Rispetto al Regno Unito, il Paese con la più elevata
concentrazione di impianti di videosorveglianza, i primi dati
indicano che la spesa complessiva per l’installazione di
tali impianti nel settore pubblico ha raggiunto i 250 milioni di
sterline fra il 1992 e il 2002, con risultati contrastanti in
termini di riduzione della criminalità. E’ emerso,
inoltre, che la percezione pubblica (anche attraverso i media)

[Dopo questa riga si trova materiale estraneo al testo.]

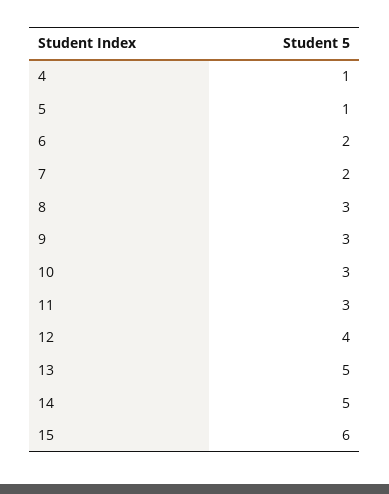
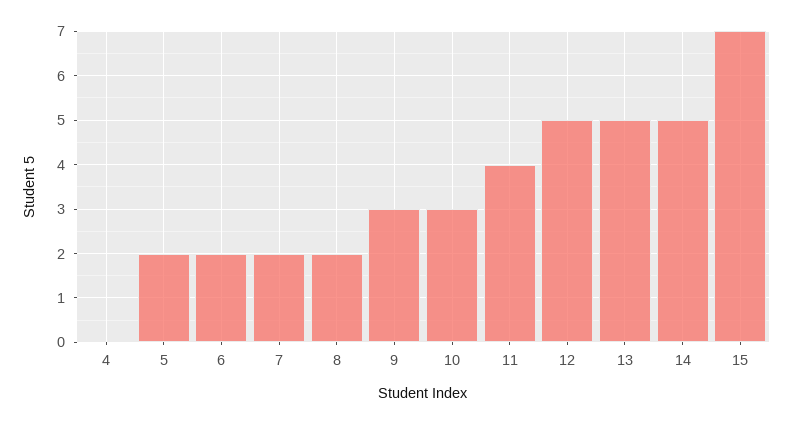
4: 1 -> 0
5: 1 -> 2
8: 3 -> 2
11: 3 -> 4
12: 4 -> 5
15: 6 -> 7

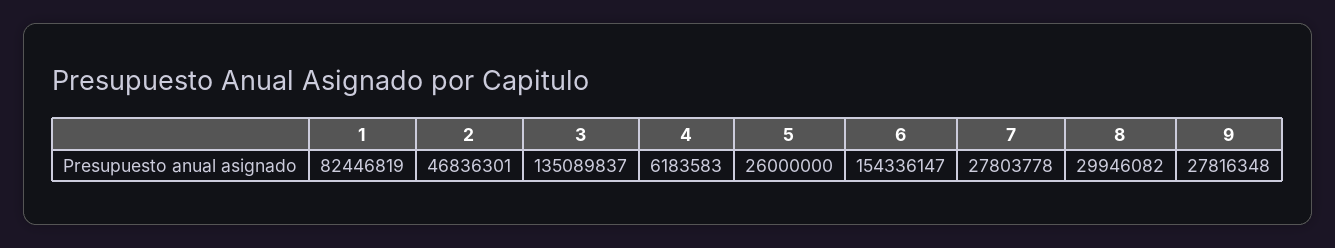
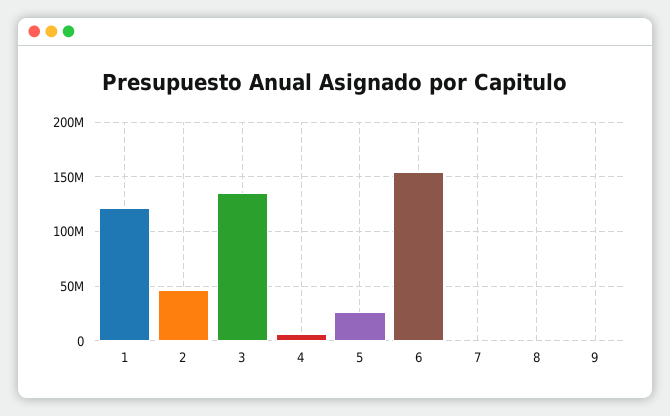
1: 82446819 -> 120000000
7: 27803778 -> 0
8: 29946082 -> 0
9: 27816348 -> 0

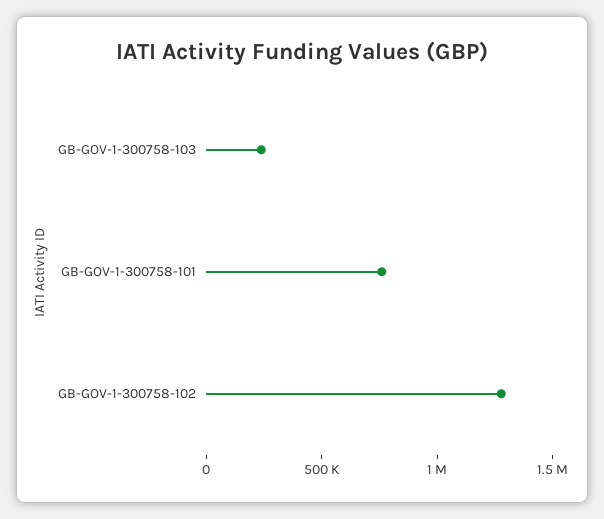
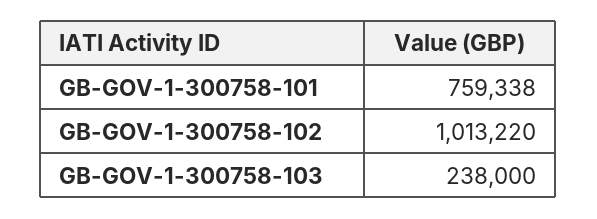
GB-GOV-1-300758-102: 1300000 -> 1013220

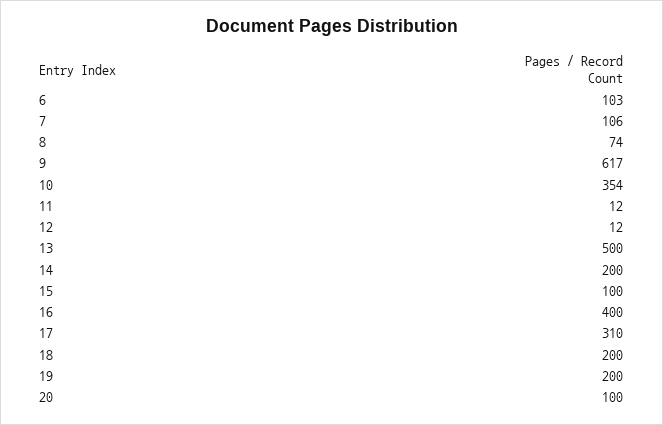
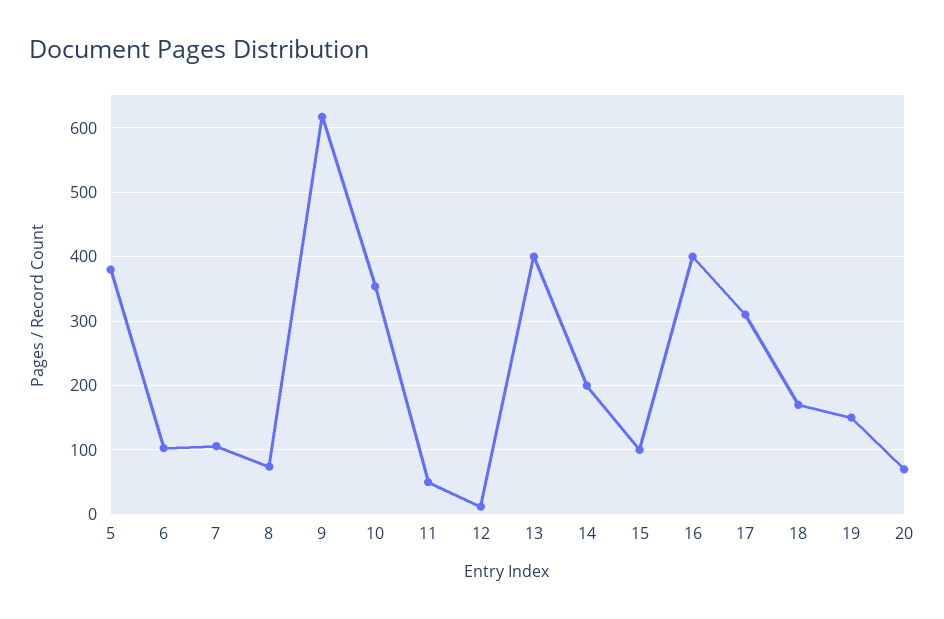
11: 12 -> 50
13: 500 -> 400
18: 200 -> 170
19: 200 -> 150
20: 100 -> 70
5: none -> 380

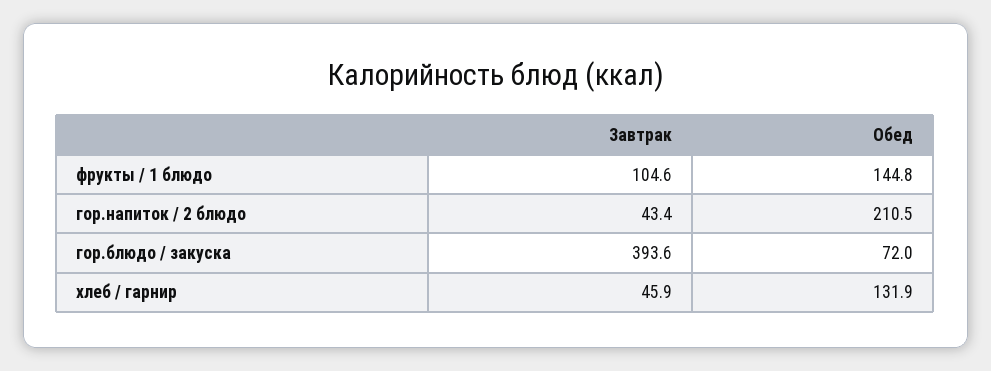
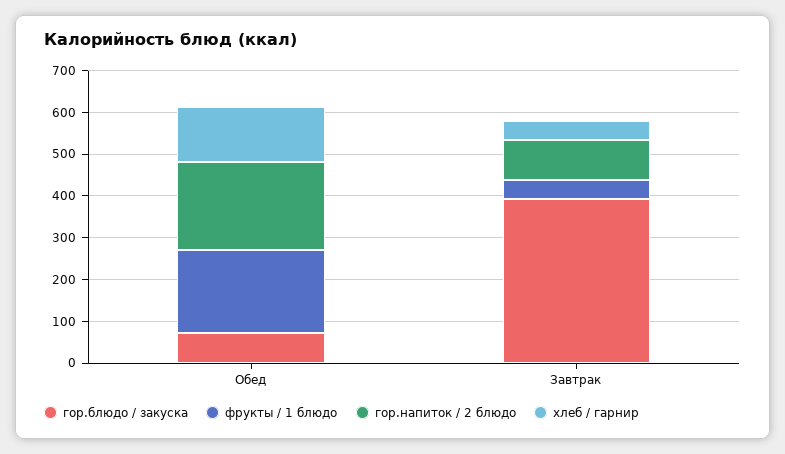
фрукты / 1 блюдо, Завтрак: 104.6 -> 40
фрукты / 1 блюдо, Обед: 144.8 -> 200
гор.напиток / 2 блюдо, Завтрак: 43.4 -> 100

dell’impiego di videosorveglianza è contraddittoria
- nel senso che la videosorveglianza utilizzata per sorvegliare
"gli altri" (ladri, rapinatori, scippatori) è vista come
positiva, mentre la videosorveglianza utilizzata per sorvegliare
"noi" (traffico, lavoratori) è negativa.
Va segnalato, comunque, che l’Autorità del Regno
Unito per la protezione dei dati ha elaborato (nel 2000) un
codice di condotta per l’impiego di dispositivi di
videosorveglianza in aree pubbliche o accessibili al pubblico
(disponibile all’indirizzo www.dataprotection.gov.uk
Interessanti anche alcune osservazioni ricavabili dai due
rapporti su Norvegia e Danimarca, Paesi molto simili in termini
di struttura sociale, lingua e riferimenti culturali, nei quali
esistono però differenze in termini di regolamentazione e
utilizzazione di dispositivi di videosorveglianza. Gli autori
mettono in evidenza che tali differenze sono reali, anche se
riguardano i settori nei quali è maggiormente diffusa
l’utilizzazione della videosorveglianza più che la
natura più o meno restrittiva dell’approccio a
questo tema. Di fatto, in Danimarca si tende a privilegiare il
consenso e il dibattito pubblico rispetto all’uso della
videosorveglianza, mentre in Norvegia l’approccio sembra
essere più di tipo precettivo. Tuttavia, in entrambi i
Paesi la percezione pubblica della videosorveglianza
tendenzialmente non è negativa - per quanto la maggiore
sensibilizzazione dell’opinione pubblica in Danimarca,
dovuta anche all’attenzione dei media, abbia fatto rilevare
agli studiosi un atteggiamento più critico e meno
"passivo" da parte del pubblico.
Ulteriori dati relativi altri Paesi considerati nello studio
dovrebbero essere pubblicati entro la primavera del 2003.